The first forty-five minutes consist of Brody's character asking out loud if what they're doing is a good idea, and Polley responding by ignoring the obvious risks in order to act motherly towards the creature ("They're like parents, get it?"), because every woman really wants children, even the ones that don't. Eventually, we discover a bit of backstory involving Polley's mother being somewhat abusive and cold ("She's turning into her mother, get it?"), while the creature itself, named Dren (which eventually grows to be actress Delphine Chanéac) starts acting and evolving in ways neither scientist could have predicted, becoming wild and dangerous ("You can't control Mother Nature, get it?"). Not only are all of these symbolic developments groan-inducingly stupid, they're presented in such a clumsy, ham-fisted way that it actually ruins the element of surprise.
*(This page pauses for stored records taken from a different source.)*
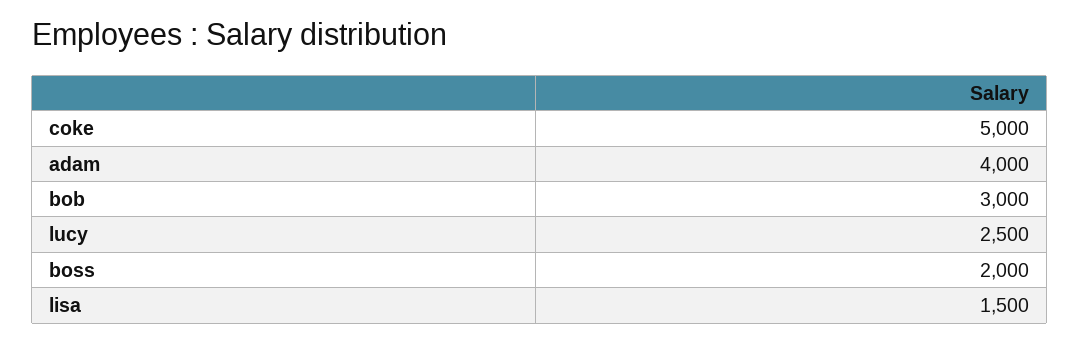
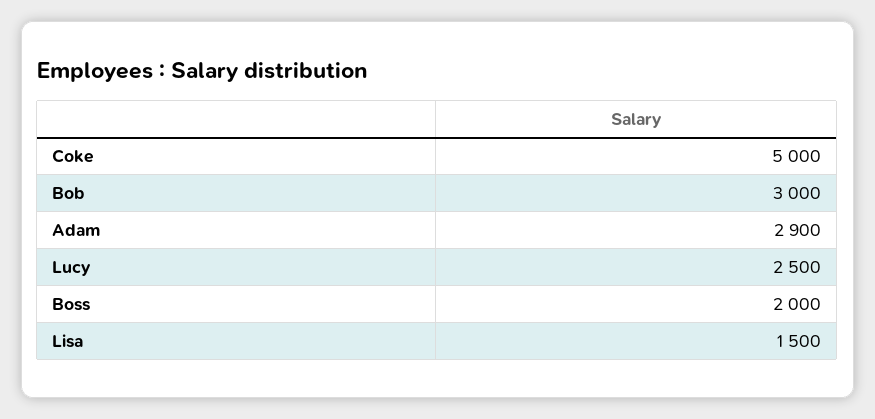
  {
    "coke": 5000,
-   "adam": 4000,
+   "adam": 2900,
    "bob": 3000,
    "lucy": 2500,
    "boss": 2000,
    "lisa": 1500
  }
If anyone tries to logically extrapolate what's going to happen next based on what has come before, they'll probably be right on the money.

At first, all of this only adds up to boredom -- I hadn't realized how tired I was of the "science gone wrong" trope until Splice proved there was almost nothing left to mine -- but the bullishness of all three lead characters quickly started to wear away my patience. If there's something I can't stand, it's supposedly smart characters making ridiculously stupid decisions based on things like impulse and primal instinct, and Splice lays on this cliche thicker than maple syrup, careful to smother any trace of fun that might have been gleaned from Brody or Polley's performances right out of the movie with endless bickering and stupidity. You'd think a disasterous public presentation of their initial worm-creature project might give Elsa just a tiny bit of doubt that something could go horribly wrong with Dren, or that the sight of her old room at her family farm would tip her off to the way she's treating the creature, but nope. It seems reasonable to expect Dren's violent attack on Clive's brother (Brandon McGibbon) or the way she stares at he and Elsa when they're making love to terrify him into action, but nope.

All of these problems culminate in a third act that really throws inhibitions to the wind, and leaps the rails off into exceptionally stupid, demented territory. In principle, the events might have been darkly compelling in a better movie, but here, they're just laughable, because the audience doesn't really care about Clive, Elsa, or Dren, and because it all requires a weird patchwork logic that doesn't actually seem to make sense (without getting too spoilery, does anything cause the problem that Clive's brother observes around the middle, or is it just convenient screenwriting?). In fact, the whole movie is a laugh riot, as evidenced by my audience, who laughed louder and more frequently throughout the entirety of Splice than I've seen audiences laugh at comedies. The guy behind me was flat-out howling with laughter; maybe this is the ticket for those uninterested in Get Him to the Greek. And maybe the movie itself is the creepy science experiment: I squirmed, I writhed, I tried to escape, and even now the thought of reliving the experience is kind of unsettling; it's too bad that those reactions are only indicative of my hatred. Splice may have gotten under my skin, but sadly, it does so for all the wrong reasons.